Communicate to Win: 021 – Designing Strong PowerPoint Decks

As I have mentioned in previous posts, the slide library is available to help you design PowerPoint slide decks. Click here to download the slide library. Beyond this, as part of my blog, in conjunction with Cubicle Ninjas, we regularly publish additional slide templates that make it easier for you to communicate your ideas. Click here to see all the PowerPoint-Tasitc published in my blog thus far.

Standard business presentations typically contain these elements. Here are my tips for designing a presentation with a logical flow…

  • Title slide. The Title slide allows you to highlight your idea and associate your name and contact information with the presentation.
  • Executive overview. Every presentation should open with an Executive Overview. Alternatively, you can use the Situation, Complication and Question (SCQ) (addressed in post 8 of the Communicate to Win series), which will help you define your problem.
  • Contents slide. Your contents slide provides a content overview near the beginning, as well as section dividers throughout your presentation. When you have 10 or more slides, you can place the Contents slide within your presentation as section dividers with respective section highlighted.

Refer to my earlier posts in the Communicate to Win series (parts 19 and 20) on exhibit slides for more information on working with these slide types…

  • Text and listings.Text and listings are much more interesting when the content is logically grouped. Remember, no more than three points at a time!
  • Process flows. Process flows demonstrate how each component interrelates.
  • Tables, schedules and timelines. PowerPoint makes it very easy to illustrate information as tables. It is also quite simple to create schedules or timelines.
  • Data driven charts. Data-driven charts of all types are pre-formatted for consistency in the slide library. See the example on the right. Note the use of the red arrow with text to highlight a key data point on the chart. Often the presenter has looked at the chart many times and clearly understands the most important data point. When your audience sees this chart for the first time, you want them to be drawn directly to key information.
  • Diagrams. Diagrams, such venn diagrams, are useful when explaining a variety of components.

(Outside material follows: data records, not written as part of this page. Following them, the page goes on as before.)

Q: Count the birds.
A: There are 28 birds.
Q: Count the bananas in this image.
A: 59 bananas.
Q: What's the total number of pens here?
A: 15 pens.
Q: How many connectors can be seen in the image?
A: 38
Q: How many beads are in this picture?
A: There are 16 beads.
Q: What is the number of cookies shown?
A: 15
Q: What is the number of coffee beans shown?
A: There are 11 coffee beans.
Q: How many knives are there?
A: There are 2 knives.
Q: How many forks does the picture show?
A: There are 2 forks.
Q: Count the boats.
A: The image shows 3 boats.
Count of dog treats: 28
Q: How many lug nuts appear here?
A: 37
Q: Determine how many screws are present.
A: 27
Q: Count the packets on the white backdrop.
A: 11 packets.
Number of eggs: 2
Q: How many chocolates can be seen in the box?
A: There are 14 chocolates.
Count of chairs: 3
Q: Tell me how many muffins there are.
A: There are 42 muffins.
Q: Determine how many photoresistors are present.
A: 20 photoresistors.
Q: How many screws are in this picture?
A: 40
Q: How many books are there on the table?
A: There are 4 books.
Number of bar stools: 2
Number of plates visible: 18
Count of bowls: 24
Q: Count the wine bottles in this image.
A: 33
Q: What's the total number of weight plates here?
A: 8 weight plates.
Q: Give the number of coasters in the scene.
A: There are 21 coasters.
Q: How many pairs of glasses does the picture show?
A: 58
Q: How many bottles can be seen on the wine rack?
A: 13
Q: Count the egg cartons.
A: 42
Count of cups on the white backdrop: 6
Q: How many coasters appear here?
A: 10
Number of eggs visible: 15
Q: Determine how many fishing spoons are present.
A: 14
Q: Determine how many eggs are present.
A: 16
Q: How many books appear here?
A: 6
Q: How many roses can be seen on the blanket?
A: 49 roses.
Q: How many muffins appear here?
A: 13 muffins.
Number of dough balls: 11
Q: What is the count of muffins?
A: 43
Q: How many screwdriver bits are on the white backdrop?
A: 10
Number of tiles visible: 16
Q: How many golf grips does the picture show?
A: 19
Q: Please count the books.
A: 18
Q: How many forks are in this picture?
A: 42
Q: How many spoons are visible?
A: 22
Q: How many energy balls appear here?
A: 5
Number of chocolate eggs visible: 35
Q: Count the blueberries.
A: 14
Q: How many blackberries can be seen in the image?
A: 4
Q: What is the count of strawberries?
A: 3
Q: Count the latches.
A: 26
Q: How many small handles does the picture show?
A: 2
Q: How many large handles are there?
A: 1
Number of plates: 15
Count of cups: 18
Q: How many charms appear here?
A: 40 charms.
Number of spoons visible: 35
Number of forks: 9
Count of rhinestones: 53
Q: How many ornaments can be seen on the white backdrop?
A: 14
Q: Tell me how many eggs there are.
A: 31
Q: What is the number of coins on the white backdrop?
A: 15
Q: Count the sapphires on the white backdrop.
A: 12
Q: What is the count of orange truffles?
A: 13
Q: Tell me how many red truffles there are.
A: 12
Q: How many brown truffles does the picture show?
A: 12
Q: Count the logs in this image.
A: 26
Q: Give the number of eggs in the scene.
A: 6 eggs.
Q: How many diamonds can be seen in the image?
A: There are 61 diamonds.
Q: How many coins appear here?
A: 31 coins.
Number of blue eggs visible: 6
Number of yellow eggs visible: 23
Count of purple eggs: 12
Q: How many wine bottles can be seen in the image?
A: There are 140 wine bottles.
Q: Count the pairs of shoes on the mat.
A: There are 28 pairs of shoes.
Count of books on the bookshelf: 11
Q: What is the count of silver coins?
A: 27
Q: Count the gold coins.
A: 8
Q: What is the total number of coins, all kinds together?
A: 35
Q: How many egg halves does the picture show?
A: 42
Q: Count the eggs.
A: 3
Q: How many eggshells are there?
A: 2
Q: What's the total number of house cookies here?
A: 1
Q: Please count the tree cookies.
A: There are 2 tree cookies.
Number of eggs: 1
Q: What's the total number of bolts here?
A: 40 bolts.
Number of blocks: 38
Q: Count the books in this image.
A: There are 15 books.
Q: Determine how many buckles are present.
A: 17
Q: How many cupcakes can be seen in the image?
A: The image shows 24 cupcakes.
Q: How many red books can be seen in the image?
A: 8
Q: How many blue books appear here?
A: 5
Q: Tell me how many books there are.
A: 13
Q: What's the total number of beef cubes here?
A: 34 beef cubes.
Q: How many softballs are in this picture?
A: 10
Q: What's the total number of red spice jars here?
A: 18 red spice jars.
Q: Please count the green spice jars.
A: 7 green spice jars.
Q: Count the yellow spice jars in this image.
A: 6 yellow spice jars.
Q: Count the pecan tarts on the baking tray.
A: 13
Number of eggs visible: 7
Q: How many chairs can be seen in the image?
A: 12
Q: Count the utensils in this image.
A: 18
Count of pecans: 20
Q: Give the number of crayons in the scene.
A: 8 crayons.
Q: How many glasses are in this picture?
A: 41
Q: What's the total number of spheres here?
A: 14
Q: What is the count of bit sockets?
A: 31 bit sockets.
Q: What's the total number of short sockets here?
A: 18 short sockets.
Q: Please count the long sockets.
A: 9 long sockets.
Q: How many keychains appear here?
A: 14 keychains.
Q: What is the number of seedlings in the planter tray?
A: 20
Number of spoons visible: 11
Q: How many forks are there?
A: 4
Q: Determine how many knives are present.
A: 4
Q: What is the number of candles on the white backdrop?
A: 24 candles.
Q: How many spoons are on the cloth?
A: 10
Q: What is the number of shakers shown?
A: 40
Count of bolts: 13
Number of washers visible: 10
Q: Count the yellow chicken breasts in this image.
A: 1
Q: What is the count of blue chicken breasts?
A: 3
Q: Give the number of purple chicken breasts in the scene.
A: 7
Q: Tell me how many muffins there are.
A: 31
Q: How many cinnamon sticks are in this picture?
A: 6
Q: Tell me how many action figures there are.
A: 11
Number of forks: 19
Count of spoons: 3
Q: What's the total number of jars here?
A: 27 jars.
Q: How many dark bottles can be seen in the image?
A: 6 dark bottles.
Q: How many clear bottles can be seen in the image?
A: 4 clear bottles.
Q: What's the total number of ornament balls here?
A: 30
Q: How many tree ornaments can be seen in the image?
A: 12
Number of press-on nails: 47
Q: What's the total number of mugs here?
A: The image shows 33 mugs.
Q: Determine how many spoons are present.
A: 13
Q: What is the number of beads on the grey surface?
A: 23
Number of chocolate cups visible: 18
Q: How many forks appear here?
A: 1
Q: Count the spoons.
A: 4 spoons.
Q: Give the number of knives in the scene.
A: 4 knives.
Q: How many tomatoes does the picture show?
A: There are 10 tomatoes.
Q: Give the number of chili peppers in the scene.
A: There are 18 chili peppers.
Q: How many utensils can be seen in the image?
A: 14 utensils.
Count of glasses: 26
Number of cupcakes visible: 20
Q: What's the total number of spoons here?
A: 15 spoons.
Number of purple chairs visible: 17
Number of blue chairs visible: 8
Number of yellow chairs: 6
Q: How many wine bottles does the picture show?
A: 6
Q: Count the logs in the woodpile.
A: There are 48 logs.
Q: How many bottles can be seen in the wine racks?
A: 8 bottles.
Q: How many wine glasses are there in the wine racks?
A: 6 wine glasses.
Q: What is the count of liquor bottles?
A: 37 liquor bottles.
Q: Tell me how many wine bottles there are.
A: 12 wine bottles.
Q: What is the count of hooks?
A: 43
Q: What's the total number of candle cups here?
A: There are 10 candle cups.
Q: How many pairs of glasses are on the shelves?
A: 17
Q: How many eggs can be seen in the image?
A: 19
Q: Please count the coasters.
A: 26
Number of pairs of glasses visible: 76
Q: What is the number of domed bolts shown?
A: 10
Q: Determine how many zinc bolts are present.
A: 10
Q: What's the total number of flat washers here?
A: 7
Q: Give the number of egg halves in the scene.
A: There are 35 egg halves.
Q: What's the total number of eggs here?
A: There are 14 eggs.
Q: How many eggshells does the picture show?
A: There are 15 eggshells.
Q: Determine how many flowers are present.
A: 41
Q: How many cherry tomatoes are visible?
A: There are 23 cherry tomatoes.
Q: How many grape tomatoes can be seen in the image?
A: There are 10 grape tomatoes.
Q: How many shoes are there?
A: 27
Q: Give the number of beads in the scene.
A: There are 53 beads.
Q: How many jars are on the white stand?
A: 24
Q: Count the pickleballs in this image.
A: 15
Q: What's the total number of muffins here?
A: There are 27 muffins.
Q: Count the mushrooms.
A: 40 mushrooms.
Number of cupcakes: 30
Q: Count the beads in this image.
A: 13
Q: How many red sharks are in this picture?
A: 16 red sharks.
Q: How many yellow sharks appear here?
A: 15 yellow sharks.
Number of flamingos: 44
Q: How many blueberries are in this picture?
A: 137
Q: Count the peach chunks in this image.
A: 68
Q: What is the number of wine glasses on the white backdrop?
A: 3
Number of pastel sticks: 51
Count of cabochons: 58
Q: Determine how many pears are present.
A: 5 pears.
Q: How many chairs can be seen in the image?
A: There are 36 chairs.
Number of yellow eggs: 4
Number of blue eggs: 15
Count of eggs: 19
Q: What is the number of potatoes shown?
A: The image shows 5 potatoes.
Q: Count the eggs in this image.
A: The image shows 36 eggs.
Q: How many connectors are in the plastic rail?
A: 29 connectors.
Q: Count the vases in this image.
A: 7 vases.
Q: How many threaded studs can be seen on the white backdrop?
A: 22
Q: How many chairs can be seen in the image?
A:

After building your well-thought out, organized PowerPoint presentation, be sure to insert your company logo on the slide master. It will help with brand recognition and help make you and your message more memorable.

We talked a lot in the last several posts in the Communicate to Win series about literally building out your PowerPoint slide deck and incorporating visuals. In the next several posts, I’ll concentrate on developing a persuasive narrative to help you bring color and life to that presentation earning the respect of your listeners.